A packed train was stranded for about an hour and a half in the middle of nowhere.

The peak-time service on the Airedale line was brought to a halt because of a broken-down train ahead of it.

At one stage passengers were plunged into complete darkness for around 15 minutes as power was shut down.

"It was absolutely horrendous," said Long Lee man Simon Wilkinson, who was among those aboard the train, yesterday's 5.20pm service from Leeds to Skipton.

"Many people including myself were standing because the train was so busy and apart from the occasional shunt forward we didn't move for one and a half hours.

"It was pitch black outside and we had no idea where we were. Passengers couldn't use the toilet and there was no air on the train - the windows were dripping with condensation. People were getting very distressed and feeling faint.

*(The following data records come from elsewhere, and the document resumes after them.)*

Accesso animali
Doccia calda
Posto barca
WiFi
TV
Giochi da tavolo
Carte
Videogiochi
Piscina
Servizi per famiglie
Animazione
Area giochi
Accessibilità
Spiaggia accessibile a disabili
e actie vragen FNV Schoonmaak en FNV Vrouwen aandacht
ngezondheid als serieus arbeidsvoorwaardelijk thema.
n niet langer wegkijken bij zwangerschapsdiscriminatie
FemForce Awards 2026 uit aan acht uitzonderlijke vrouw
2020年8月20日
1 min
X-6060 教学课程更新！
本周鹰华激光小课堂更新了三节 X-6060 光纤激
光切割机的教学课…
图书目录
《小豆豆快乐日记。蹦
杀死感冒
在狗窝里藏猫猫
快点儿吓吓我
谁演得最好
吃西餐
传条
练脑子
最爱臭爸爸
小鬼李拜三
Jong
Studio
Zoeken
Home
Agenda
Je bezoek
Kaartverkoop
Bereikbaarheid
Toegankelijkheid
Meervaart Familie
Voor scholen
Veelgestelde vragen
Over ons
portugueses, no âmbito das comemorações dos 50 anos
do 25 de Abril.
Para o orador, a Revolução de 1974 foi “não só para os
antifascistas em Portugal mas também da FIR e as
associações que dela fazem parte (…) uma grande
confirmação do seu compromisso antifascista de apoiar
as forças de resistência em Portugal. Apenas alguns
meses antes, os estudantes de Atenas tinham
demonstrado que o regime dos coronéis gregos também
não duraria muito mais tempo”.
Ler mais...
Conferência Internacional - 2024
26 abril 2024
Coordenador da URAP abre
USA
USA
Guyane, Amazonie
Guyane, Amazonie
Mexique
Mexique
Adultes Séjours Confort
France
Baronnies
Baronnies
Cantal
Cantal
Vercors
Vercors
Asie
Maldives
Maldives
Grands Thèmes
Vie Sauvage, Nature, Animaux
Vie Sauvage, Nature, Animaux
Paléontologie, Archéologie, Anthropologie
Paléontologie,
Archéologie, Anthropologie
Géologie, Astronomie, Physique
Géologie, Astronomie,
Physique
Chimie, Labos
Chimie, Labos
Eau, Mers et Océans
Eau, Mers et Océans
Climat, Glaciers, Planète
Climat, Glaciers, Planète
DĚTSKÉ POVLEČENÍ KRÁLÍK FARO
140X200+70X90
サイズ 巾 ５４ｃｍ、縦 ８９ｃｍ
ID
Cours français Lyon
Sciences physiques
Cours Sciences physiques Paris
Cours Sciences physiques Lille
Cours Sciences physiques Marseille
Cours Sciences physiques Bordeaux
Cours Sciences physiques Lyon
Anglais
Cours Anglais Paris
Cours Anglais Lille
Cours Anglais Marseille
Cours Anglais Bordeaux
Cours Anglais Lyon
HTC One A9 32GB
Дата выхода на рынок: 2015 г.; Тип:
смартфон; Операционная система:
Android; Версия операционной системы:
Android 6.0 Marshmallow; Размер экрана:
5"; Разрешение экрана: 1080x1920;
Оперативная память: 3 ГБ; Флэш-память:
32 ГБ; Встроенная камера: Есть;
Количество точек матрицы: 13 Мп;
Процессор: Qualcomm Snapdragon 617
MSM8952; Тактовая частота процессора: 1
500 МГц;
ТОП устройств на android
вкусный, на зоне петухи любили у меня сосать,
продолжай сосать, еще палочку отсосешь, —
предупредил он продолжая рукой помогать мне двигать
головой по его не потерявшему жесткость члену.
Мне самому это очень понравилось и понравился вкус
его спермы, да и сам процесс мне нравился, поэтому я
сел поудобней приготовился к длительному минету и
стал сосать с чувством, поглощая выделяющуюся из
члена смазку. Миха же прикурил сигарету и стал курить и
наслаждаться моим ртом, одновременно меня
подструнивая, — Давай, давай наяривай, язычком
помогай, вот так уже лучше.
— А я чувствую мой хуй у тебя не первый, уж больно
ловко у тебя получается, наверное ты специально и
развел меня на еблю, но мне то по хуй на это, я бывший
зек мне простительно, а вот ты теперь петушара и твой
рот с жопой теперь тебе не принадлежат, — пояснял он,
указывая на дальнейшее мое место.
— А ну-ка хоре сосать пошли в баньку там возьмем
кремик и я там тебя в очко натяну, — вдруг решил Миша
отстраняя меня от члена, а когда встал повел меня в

"We got no information apart from intermittent messages from the guard and when the power went off we heard nothing for about 10 minutes.

"I don't blame the guard, nor the company for a train breaking down, but there was no consideration for the needs of the passengers and there should be some plan in place for these situations."

Another passenger from Keighley, who asked not to be named, said some people in the carriages were struggling to breathe.

He said: "There was no room to move and the circulation of air was limited. The guard wouldn't open the windows. Eventually he did, but only on the first two carriages."

The train was eventually coupled to the broken-down service and pushed it to the next station, at Shipley, before proceeding to Skipton on a limited stop basis.

Mr Wilkinson, a press officer, got home at 8pm. His journey normally takes around half an hour.

Train operator Northern Rail apologises to passengers for their ordeal.

A spokesman said: "The train - a Class 333 - was used to assist the 1710 Leeds-Bradford Forster Square service, which had broken down at Kirkstall.

"It was necessary to shut down the power for a time.

"The guard was extremely busy trying to help the driver to get the trains moving again as quickly as possible."